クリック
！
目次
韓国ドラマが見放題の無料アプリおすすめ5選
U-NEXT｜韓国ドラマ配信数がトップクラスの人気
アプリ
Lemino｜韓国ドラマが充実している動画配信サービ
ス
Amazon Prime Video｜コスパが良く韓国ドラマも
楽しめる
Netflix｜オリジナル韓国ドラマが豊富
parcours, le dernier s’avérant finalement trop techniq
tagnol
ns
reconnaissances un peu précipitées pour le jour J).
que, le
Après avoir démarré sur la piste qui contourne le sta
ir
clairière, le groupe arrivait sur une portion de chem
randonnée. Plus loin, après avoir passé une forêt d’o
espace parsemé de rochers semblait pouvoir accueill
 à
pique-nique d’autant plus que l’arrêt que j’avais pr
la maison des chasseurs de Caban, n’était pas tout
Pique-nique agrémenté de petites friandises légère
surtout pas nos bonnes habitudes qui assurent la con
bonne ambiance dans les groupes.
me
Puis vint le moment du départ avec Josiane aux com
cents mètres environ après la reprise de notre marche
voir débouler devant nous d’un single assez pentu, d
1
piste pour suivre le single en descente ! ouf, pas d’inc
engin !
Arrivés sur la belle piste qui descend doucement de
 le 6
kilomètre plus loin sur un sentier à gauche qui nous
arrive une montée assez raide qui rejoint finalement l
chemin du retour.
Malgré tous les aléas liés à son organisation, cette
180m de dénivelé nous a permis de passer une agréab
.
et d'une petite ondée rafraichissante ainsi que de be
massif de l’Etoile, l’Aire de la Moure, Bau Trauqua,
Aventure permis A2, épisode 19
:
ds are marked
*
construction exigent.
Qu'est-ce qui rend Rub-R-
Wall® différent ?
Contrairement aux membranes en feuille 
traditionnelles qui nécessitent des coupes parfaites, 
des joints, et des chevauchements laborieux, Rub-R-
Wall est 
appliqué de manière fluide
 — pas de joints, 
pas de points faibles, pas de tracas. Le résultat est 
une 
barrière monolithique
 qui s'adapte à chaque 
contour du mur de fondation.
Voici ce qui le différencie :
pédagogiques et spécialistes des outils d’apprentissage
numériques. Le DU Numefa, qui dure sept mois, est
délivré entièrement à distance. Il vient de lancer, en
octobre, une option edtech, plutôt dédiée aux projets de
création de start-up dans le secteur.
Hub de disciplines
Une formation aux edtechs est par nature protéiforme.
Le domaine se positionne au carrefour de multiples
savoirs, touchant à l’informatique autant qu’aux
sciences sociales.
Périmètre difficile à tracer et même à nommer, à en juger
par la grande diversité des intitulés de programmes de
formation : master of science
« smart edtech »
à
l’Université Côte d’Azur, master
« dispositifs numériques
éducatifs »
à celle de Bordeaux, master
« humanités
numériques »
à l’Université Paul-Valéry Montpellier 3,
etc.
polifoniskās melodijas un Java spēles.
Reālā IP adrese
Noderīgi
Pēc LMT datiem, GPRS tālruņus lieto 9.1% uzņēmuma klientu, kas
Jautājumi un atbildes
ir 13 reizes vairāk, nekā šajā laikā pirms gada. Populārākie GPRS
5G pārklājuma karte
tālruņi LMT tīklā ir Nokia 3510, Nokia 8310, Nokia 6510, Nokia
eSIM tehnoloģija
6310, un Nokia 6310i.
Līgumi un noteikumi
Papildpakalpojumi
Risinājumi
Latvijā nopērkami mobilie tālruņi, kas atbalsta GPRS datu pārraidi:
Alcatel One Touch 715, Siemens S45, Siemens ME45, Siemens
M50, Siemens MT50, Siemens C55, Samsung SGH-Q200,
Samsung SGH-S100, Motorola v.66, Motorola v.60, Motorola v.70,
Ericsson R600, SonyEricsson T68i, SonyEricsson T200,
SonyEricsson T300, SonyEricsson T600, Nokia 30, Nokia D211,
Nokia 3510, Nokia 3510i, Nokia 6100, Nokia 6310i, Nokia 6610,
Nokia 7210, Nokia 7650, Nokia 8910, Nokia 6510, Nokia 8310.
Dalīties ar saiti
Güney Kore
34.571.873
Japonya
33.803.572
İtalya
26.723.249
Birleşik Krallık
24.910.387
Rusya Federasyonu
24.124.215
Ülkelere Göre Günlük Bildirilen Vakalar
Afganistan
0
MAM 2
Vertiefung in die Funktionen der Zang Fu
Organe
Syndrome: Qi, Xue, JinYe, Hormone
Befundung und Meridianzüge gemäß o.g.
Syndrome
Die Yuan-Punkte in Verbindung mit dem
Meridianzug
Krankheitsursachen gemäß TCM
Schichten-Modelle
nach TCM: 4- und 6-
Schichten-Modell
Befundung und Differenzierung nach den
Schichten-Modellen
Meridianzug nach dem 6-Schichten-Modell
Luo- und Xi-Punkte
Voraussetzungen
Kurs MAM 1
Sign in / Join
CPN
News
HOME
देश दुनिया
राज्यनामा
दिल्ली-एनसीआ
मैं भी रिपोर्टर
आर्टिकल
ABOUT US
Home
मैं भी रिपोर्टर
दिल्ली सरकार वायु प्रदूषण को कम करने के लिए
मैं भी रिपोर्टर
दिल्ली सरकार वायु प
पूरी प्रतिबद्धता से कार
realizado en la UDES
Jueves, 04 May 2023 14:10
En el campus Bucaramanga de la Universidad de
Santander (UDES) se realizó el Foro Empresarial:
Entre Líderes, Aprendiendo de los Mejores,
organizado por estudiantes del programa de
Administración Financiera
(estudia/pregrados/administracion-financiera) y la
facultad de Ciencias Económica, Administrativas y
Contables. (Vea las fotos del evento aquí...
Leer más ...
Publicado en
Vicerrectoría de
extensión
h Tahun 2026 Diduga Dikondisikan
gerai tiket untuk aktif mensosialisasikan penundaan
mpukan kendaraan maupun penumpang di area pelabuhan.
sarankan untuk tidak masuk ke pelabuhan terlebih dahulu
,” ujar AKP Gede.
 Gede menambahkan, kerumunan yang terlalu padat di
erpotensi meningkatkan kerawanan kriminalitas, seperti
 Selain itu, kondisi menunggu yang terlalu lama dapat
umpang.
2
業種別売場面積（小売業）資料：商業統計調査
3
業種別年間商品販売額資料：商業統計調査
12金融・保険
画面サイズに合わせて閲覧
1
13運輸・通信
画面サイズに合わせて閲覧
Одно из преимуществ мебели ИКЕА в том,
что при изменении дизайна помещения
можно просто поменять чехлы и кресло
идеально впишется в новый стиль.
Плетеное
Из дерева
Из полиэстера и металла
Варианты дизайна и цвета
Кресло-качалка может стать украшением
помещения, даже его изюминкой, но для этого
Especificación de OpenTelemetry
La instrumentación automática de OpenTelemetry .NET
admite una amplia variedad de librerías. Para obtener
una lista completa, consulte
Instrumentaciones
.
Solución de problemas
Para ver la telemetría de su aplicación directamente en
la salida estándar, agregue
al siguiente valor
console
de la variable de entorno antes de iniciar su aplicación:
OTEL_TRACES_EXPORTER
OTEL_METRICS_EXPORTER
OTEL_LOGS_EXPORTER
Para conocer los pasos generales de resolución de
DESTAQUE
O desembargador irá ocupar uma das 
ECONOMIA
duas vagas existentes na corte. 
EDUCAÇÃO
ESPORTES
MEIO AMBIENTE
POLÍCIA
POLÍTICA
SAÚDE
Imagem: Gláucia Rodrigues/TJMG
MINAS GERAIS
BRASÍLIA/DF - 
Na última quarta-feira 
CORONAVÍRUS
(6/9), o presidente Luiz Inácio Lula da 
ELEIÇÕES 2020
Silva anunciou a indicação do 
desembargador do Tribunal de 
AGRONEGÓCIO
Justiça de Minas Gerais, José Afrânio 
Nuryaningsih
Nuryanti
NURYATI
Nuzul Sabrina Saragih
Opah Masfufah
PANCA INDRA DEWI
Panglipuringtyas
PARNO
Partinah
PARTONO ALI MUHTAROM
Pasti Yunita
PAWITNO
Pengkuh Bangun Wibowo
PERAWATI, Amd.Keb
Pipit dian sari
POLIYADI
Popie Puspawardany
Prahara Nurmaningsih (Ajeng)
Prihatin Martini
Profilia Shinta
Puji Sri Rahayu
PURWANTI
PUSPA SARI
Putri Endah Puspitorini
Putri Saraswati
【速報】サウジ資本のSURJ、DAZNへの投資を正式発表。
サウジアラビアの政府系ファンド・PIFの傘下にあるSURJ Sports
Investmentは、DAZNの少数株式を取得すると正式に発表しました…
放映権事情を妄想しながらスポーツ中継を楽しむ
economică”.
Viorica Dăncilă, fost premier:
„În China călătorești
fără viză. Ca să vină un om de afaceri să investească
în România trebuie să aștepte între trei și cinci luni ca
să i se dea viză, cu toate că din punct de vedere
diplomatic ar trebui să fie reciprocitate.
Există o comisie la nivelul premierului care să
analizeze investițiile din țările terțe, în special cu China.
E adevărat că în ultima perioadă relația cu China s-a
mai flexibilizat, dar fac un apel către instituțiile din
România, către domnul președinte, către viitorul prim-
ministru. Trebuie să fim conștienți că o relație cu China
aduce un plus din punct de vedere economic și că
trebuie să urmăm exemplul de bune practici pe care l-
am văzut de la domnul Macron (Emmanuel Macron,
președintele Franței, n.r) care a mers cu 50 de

● Work instructions: Write out as a numbered list the lines of the data from its start through the line containing "kilomètre plus loin", inclusive, leaving out any blank lines.

● Output:
1. クリック
2. ！
3. 目次
4. 韓国ドラマが見放題の無料アプリおすすめ5選
5. U-NEXT｜韓国ドラマ配信数がトップクラスの人気
6. アプリ
7. Lemino｜韓国ドラマが充実している動画配信サービ
8. ス
9. Amazon Prime Video｜コスパが良く韓国ドラマも
10. 楽しめる
11. Netflix｜オリジナル韓国ドラマが豊富
12. parcours, le dernier s’avérant finalement trop techniq
13. tagnol
14. ns
15. reconnaissances un peu précipitées pour le jour J).
16. que, le
17. Après avoir démarré sur la piste qui contourne le sta
18. ir
19. clairière, le groupe arrivait sur une portion de chem
20. randonnée. Plus loin, après avoir passé une forêt d’o
21. espace parsemé de rochers semblait pouvoir accueill
22.  à
23. pique-nique d’autant plus que l’arrêt que j’avais pr
24. la maison des chasseurs de Caban, n’était pas tout
25. Pique-nique agrémenté de petites friandises légère
26. surtout pas nos bonnes habitudes qui assurent la con
27. bonne ambiance dans les groupes.
28. me
29. Puis vint le moment du départ avec Josiane aux com
30. cents mètres environ après la reprise de notre marche
31. voir débouler devant nous d’un single assez pentu, d
32. 1
33. piste pour suivre le single en descente ! ouf, pas d’inc
34. engin !
35. Arrivés sur la belle piste qui descend doucement de
36.  le 6
37. kilomètre plus loin sur un sentier à gauche qui nous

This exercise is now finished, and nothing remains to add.